Task item:
Below are records with pictures in them. Transcribe everything from the line containing "Medicina Legale News" down to the line containing "Paola Carrión González", exactly, and leave the pictures behind.

Data for processing:
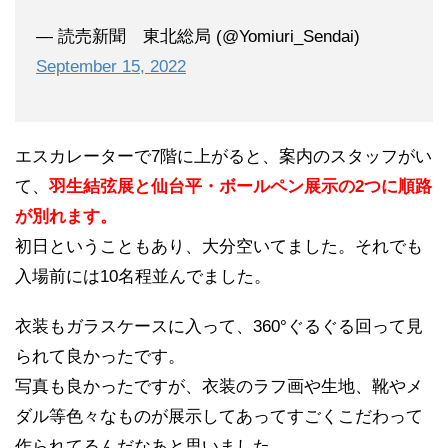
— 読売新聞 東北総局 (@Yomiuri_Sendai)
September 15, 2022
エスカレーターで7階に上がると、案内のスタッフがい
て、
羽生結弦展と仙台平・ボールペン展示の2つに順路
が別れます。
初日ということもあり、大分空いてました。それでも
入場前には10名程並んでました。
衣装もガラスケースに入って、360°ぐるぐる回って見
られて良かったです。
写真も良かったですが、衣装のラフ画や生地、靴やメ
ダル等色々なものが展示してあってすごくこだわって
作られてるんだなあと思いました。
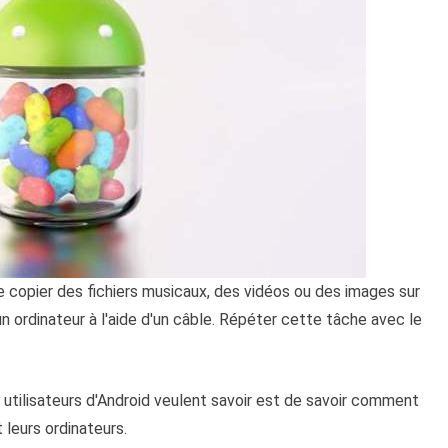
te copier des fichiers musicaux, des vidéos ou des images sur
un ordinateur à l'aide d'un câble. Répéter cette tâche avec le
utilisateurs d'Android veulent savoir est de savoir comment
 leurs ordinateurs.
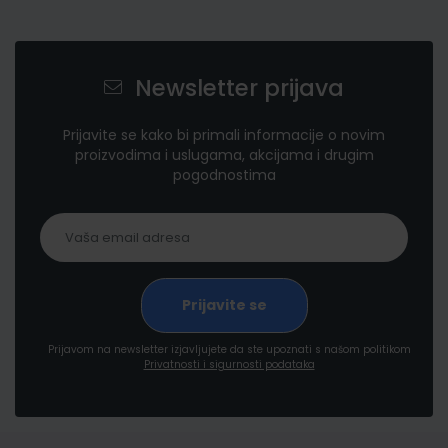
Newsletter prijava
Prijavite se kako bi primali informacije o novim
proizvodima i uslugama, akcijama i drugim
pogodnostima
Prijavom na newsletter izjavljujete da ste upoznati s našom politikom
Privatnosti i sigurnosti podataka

---

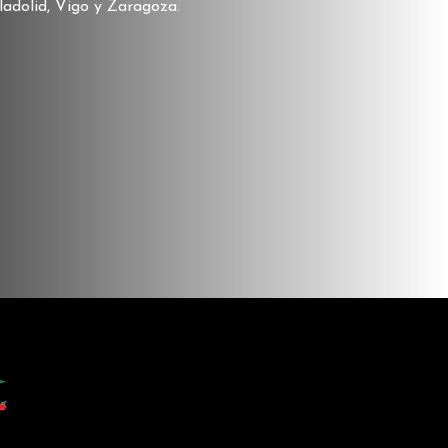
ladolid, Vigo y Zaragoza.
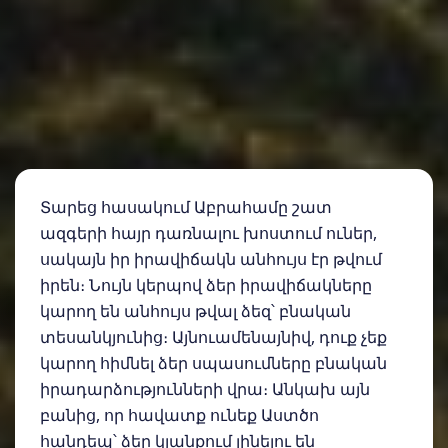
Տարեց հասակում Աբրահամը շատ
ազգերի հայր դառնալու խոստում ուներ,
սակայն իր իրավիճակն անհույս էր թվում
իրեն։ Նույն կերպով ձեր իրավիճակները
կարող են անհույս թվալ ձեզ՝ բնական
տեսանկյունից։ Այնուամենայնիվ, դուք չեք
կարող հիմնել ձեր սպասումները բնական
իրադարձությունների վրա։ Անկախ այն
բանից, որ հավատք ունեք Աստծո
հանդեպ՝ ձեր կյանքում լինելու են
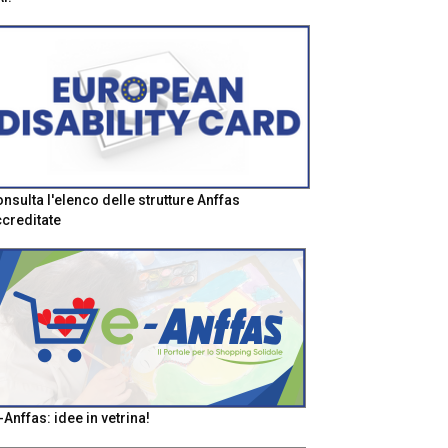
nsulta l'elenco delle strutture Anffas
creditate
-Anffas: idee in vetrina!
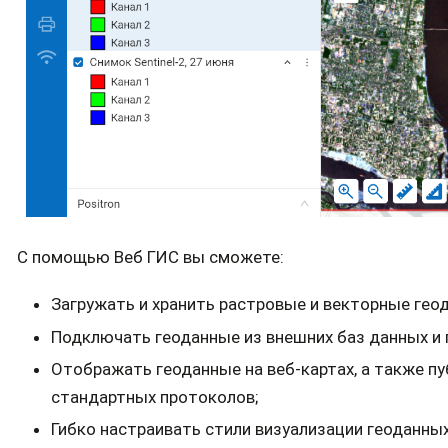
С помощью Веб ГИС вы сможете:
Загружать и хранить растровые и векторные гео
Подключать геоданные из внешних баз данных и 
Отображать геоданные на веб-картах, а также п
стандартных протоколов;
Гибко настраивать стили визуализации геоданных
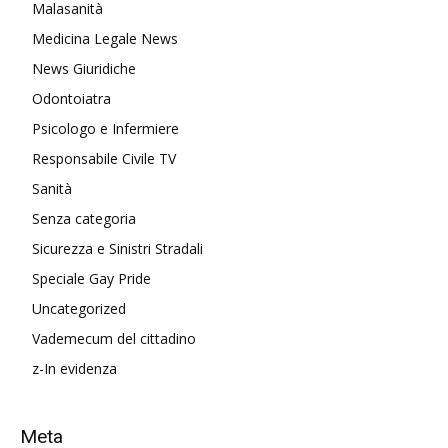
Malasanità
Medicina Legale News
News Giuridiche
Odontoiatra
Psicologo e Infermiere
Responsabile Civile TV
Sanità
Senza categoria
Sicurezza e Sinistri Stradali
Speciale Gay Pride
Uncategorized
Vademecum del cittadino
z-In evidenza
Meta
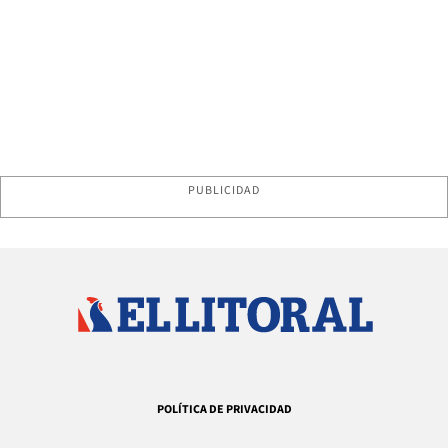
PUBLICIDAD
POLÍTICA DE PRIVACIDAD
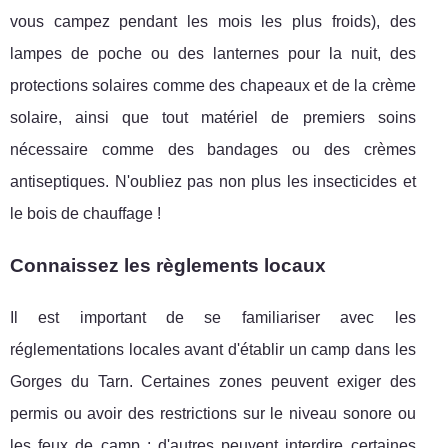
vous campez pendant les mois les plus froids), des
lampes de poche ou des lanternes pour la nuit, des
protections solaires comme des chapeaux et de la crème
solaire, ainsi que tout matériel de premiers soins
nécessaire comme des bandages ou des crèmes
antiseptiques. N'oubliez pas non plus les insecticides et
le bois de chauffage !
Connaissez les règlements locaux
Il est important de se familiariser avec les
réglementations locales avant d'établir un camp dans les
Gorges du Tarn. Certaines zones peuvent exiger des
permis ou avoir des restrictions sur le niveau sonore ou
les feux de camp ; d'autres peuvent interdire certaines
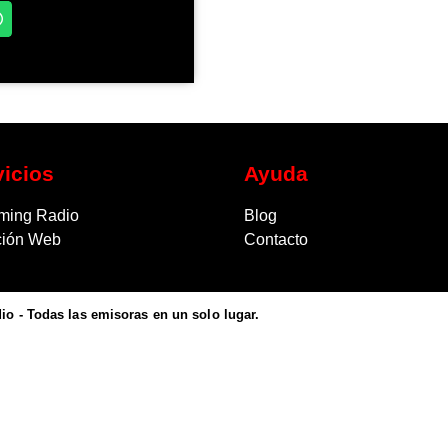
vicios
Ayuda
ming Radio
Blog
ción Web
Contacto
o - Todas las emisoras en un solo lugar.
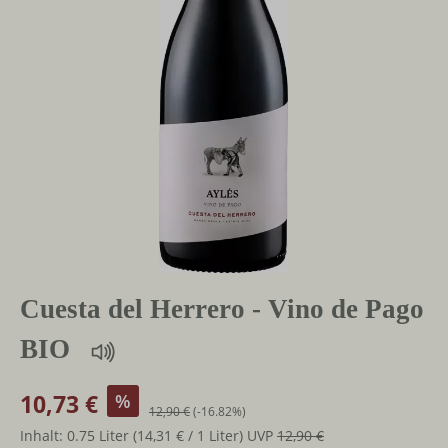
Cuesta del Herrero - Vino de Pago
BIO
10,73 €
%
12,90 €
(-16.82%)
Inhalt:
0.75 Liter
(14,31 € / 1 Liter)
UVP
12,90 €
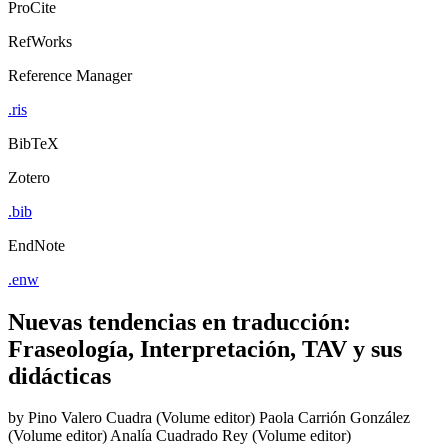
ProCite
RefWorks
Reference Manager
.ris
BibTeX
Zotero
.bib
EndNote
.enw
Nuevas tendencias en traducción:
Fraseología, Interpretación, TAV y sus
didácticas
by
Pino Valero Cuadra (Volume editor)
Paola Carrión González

Result of this task:
Medicina Legale News
News Giuridiche
Odontoiatra
Psicologo e Infermiere
Responsabile Civile TV
Sanità
Senza categoria
Sicurezza e Sinistri Stradali
Speciale Gay Pride
Uncategorized
Vademecum del cittadino
z-In evidenza
Meta
PUBLICIDAD
POLÍTICA DE PRIVACIDAD
vous campez pendant les mois les plus froids), des
lampes de poche ou des lanternes pour la nuit, des
protections solaires comme des chapeaux et de la crème
solaire, ainsi que tout matériel de premiers soins
nécessaire comme des bandages ou des crèmes
antiseptiques. N'oubliez pas non plus les insecticides et
le bois de chauffage !
Connaissez les règlements locaux
Il est important de se familiariser avec les
réglementations locales avant d'établir un camp dans les
Gorges du Tarn. Certaines zones peuvent exiger des
permis ou avoir des restrictions sur le niveau sonore ou
les feux de camp ; d'autres peuvent interdire certaines
vicios
Ayuda
ming Radio
Blog
ción Web
Contacto
o - Todas las emisoras en un solo lugar.
Cuesta del Herrero - Vino de Pago
BIO
10,73 €
%
12,90 €
(-16.82%)
Inhalt:
0.75 Liter
(14,31 € / 1 Liter)
UVP
12,90 €
ProCite
RefWorks
Reference Manager
.ris
BibTeX
Zotero
.bib
EndNote
.enw
Nuevas tendencias en traducción:
Fraseología, Interpretación, TAV y sus
didácticas
by
Pino Valero Cuadra (Volume editor)
Paola Carrión González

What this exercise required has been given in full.